Do dual-SIM ao pero no mucho
Há todas as opções de cores, tamanhos e formatos nos smartphones shanzhai que chegam ao Brasil, mas duas características estão quase sempre presentes: a possibilidade de usar dois chips e a sintonia de TV. A função de dual-SIM, que permite usar dois números de celular ao mesmo tempo, ainda é rara nos aparelhos originais vendidos aqui. Nos clones, pode ser usada sem dificuldade, conforme mostraram os testes do INFOLAB. Após discar um número, é só escolher entre os dois botões que representam a primeira e a segunda conta de telefone. Tudo ocorre de forma transparente, independentemente da diferença de operadora entre os chips. A opção da TV é bem mais tosca. Usando sempre uma antena no estilo radinho de pilha, o sinal capturado é analógico e dificilmente mostra imagens sem chiados e chuviscos.

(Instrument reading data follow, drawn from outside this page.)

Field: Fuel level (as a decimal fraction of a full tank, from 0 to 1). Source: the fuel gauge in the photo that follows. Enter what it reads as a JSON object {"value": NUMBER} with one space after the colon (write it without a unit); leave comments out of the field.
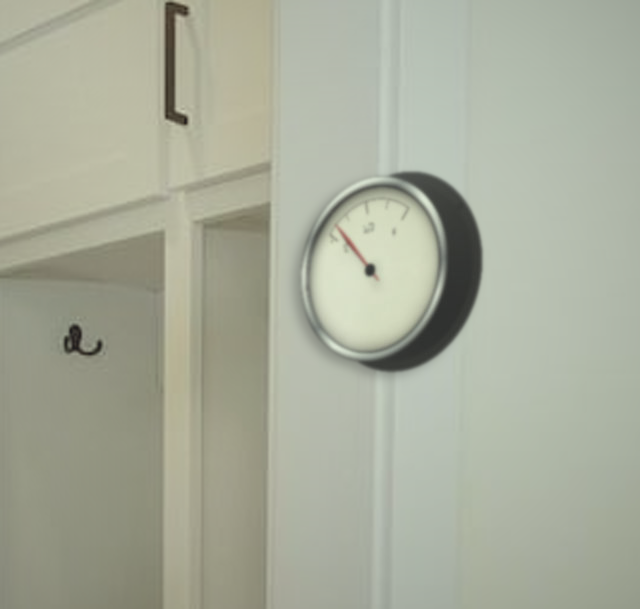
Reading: {"value": 0.125}
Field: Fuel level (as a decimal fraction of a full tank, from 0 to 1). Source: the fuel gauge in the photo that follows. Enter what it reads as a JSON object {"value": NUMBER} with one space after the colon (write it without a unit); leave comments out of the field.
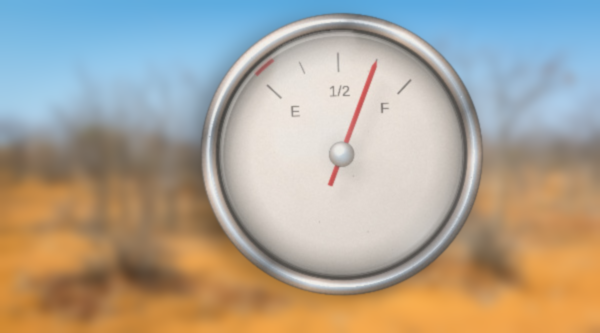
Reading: {"value": 0.75}
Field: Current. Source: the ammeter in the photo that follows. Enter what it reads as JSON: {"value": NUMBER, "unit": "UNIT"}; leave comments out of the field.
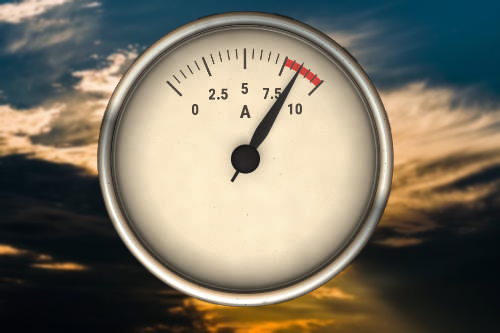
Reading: {"value": 8.5, "unit": "A"}
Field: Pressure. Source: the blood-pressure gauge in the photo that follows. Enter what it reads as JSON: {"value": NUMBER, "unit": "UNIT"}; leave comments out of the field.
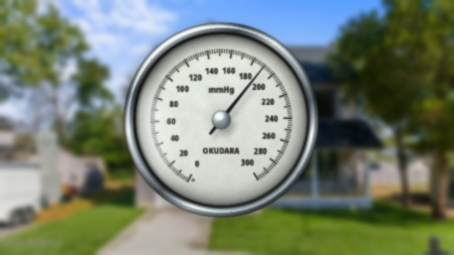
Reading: {"value": 190, "unit": "mmHg"}
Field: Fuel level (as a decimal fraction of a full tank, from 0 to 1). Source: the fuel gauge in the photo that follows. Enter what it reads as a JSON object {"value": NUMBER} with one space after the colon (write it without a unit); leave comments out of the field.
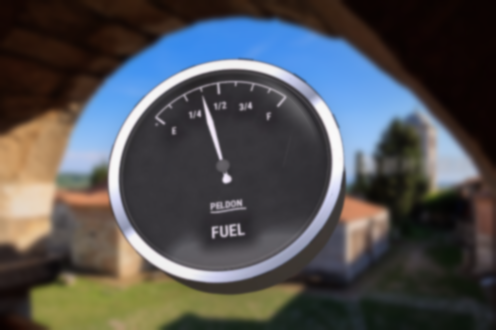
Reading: {"value": 0.375}
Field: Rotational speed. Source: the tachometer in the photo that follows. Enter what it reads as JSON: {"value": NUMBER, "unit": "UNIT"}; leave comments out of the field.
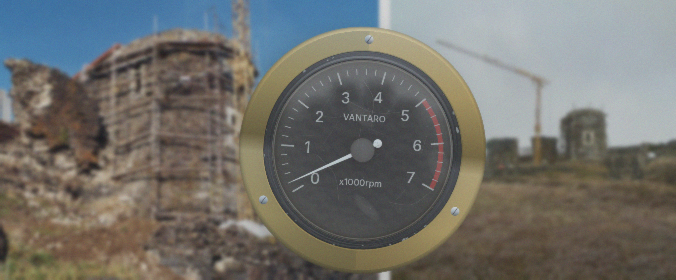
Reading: {"value": 200, "unit": "rpm"}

Além do iPhone, todos os aparelhos mais populares da Nokia, Motorola e Sony Ericsson têm suas versões cover. No caso da fabricante finlandesa, o hit são as cópias do N95, que trazem funções como tela sensível e caneta stylus, que não existem nem mesmo no modelo original. Outra característica cada vez mais presente é o uso do acelerômetro.
Os clones de iPhone trocam de música com uma chacoalhada para a frente e retrocedem com um movimento para trás. O problema é que esse remelexo não dura muito. Com acabamento frágil, os gadgets têm data de validade curta e funções que só aparecem escritas na embalagem. O visual dos aparelhos engana bem, mas é comum esbarrar com exemplos como o da câmerafone Vaic, que teria resolução de 8 MP, mas, no máximo, captura imagens com 640 por 480 pixels, como uma webcam fuleira.

Nos HiPhones, a tampa indica capacidade para guardar 16 GB, quando na verdade o aparelho traz só um cartão microSD de 1 GB. Não são raros os carregadores, baterias e fones de ouvido que apresentam falhas logo na primeira semana de uso.